После пожара я стала чувствовать остров сильнее, чем прежде. Меня непреодолимо тянуло к нему, словно глубоко под кожей засел осколок, рвущийся наружу. И столь же сильно я чувствовала присутствие Исповедницы, ее неутомимые поиски. Это тревожило меня настолько, что я не доверяла самому небу и вздрагивала от каждой букашки, что щекотала кожу в минуты отдыха.
Когда я опять проснулась на рассвете с криком, Кип сонно пробормотал:
– Что на этот раз?
– О чем ты? – спросила я, садясь.
– Обычно тебе снится Остров, Исповедница или взрыв, – пояснил он. – Но раз ты кричала, значит, снилось что-то из двух последних….

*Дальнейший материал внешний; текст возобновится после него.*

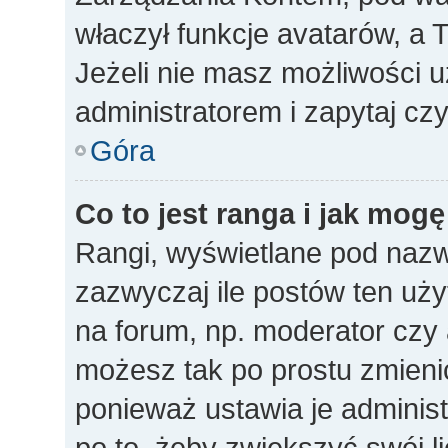
właczył funkcje avatarów, a
Jeżeli nie masz możliwości u
administratorem i zapytaj c
Góra
Co to jest ranga i jak mogę
Rangi, wyświetlane pod naz
zazwyczaj ile postów ten uży
na forum, np. moderator czy a
możesz tak po prostu zmieni
ponieważ ustawia je administ
po to, żeby zwiększyć swój li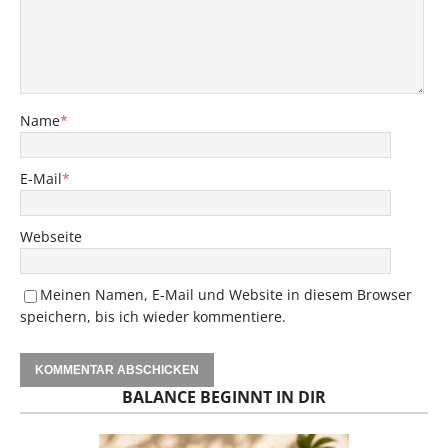
Name
*
E-Mail
*
Webseite
Meinen Namen, E-Mail und Website in diesem Browser
speichern, bis ich wieder kommentiere.
BALANCE BEGINNT IN DIR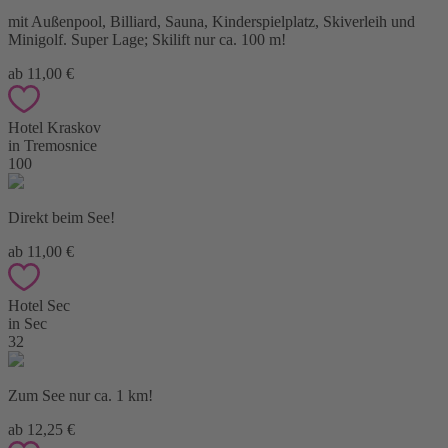
mit Außenpool, Billiard, Sauna, Kinderspielplatz, Skiverleih und
Minigolf. Super Lage; Skilift nur ca. 100 m!
ab 11,00 €
Hotel Kraskov
in Tremosnice
100
Direkt beim See!
ab 11,00 €
Hotel Sec
in Sec
32
Zum See nur ca. 1 km!
ab 12,25 €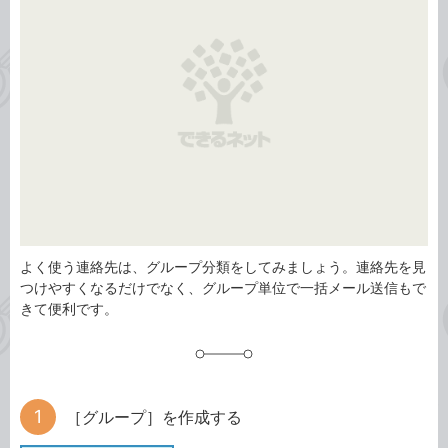
リ
よく使う連絡先は、グループ分類をしてみましょう。連絡先を見
つけやすくなるだけでなく、グループ単位で一括メール送信もで
きて便利です。
［グループ］を作成する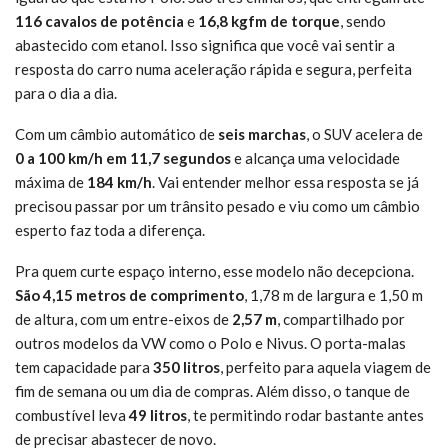
116 cavalos de potência
e
16,8 kgfm de torque
, sendo
abastecido com etanol. Isso significa que você vai sentir a
resposta do carro numa aceleração rápida e segura, perfeita
para o dia a dia.
Com um câmbio automático de
seis marchas
, o SUV acelera de
0 a 100 km/h em 11,7 segundos
e alcança uma velocidade
máxima de
184 km/h
. Vai entender melhor essa resposta se já
precisou passar por um trânsito pesado e viu como um câmbio
esperto faz toda a diferença.
Pra quem curte espaço interno, esse modelo não decepciona.
São 4,15 metros de comprimento
, 1,78 m de largura e 1,50 m
de altura, com um entre-eixos de
2,57 m
, compartilhado por
outros modelos da VW como o Polo e Nivus. O porta-malas
tem capacidade para
350 litros
, perfeito para aquela viagem de
fim de semana ou um dia de compras. Além disso, o tanque de
combustível leva
49 litros
, te permitindo rodar bastante antes
de precisar abastecer de novo.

– Да, это снова была она, – призналась я.
Если Исповедница снилась, значит, она принималась за поиски с особой яростью. Ее разум со свистом пронзал ночное небо, как тот кнут, что мы видели в Нью-Хобарте.
Я пересела поближе к Кипу, радуясь тому, что жесткая и упругая болотная трава колет и царапает кожу, возвращая в реальность из фантастического и чудовищного сна.

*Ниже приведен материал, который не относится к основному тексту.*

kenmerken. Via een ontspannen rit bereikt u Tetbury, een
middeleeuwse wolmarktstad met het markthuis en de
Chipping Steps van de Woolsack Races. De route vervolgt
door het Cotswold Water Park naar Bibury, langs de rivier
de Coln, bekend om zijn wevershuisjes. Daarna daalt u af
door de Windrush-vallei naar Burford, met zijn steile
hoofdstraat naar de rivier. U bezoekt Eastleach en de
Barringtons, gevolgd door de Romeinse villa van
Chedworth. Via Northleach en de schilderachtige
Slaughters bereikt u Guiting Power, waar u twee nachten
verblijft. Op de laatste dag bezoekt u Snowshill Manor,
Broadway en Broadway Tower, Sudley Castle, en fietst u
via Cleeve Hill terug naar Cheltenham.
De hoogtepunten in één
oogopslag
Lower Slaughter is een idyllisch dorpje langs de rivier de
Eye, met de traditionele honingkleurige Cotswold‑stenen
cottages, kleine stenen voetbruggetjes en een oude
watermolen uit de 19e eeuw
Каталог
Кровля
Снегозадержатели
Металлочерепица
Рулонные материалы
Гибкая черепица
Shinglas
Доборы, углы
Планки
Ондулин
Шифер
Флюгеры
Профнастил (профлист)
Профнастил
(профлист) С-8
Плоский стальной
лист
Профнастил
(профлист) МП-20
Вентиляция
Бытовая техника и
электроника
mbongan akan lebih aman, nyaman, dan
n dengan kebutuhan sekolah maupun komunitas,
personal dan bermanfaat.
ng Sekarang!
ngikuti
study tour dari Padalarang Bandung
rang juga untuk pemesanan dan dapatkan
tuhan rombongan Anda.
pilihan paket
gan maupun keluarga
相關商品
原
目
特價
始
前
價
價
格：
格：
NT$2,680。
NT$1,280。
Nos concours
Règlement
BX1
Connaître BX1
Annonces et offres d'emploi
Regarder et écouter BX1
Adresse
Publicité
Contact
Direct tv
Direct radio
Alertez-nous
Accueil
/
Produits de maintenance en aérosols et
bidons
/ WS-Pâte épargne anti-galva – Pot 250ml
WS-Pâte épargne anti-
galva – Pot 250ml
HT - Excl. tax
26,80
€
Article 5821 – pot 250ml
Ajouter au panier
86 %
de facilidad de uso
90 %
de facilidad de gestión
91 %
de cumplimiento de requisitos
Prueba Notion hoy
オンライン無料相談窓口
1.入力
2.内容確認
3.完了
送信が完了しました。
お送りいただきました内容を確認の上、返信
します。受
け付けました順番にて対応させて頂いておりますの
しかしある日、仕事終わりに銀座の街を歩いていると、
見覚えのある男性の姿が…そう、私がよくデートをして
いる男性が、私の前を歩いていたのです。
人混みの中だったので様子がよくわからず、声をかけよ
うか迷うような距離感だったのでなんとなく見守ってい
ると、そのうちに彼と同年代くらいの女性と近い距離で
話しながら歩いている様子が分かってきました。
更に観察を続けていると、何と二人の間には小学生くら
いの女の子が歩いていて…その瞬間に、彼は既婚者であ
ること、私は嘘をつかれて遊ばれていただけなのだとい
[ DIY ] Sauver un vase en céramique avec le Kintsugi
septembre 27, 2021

– Я должен был догадаться, – вздохнул Кип, укрывая меня одеялом, которое я стряхнула, пока металась во сне. – Громче всего ты кричишь, когда видишь ее.
– Прости, у меня не очень-то получается это скрыть… – пробормотала я и почувствовала, как он пожал плечами.

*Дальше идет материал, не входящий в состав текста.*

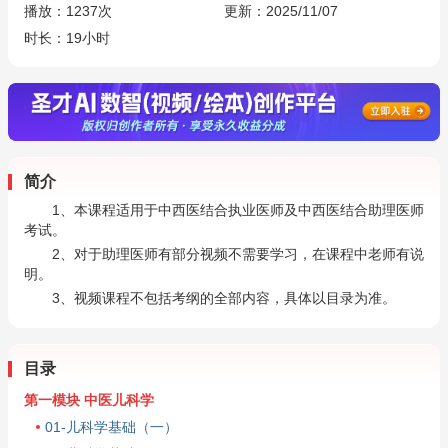
播放：
1237
次
更新：2025/11/07
时长：19小时
简介
1、本课程适用于中西医结合执业医师及中西医结合助理医师
考试。
2、对于助理医师有部分视频不需要学习，在课程中老师有说
明。
3、视频课程不包括考纲的全部内容，具体以目录为准。
目录
第一模块 中医儿科学
01-儿科学基础（一）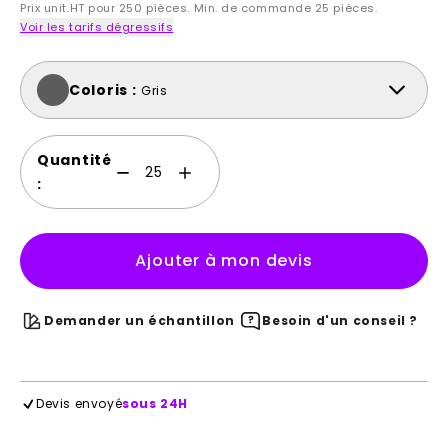
Prix unit.HT pour 250 pièces. Min. de commande 25 pièces.
Voir les tarifs dégressifs
Coloris :
Gris
Quantité
:
Ajouter à mon devis
Demander un échantillon
Besoin d'un conseil ?
Devis envoyé
sous 24H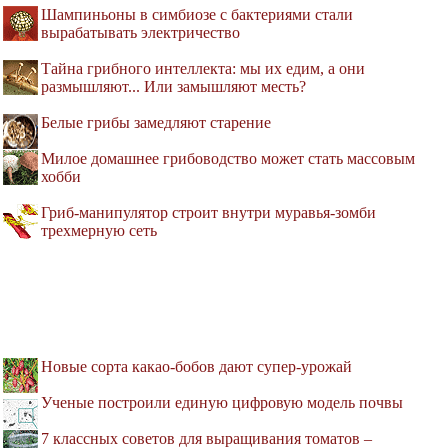
Шампиньоны в симбиозе с бактериями стали
вырабатывать электричество
Тайна грибного интеллекта: мы их едим, а они
размышляют... Или замышляют месть?
Белые грибы замедляют старение
Милое домашнее грибоводство может стать массовым
хобби
Гриб-манипулятор строит внутри муравья-зомби
трехмерную сеть
Новые сорта какао-бобов дают супер-урожай
Ученые построили единую цифровую модель почвы
7 классных советов для выращивания томатов –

– Твои видения так далеко нас привели, – заметил он. – Приступы крика – это мелочь, с которой я просто счастлив мириться…
Он замолчал. В тишине ночи гудела мошкара.
– Хотя это, конечно, немного странно, – добавил он. – Я знаю, что с Исповедницей пришлось тяжко, но почему видения с ней пугают тебя больше, чем взрыв? Конец света ведь в любом случае страшнее…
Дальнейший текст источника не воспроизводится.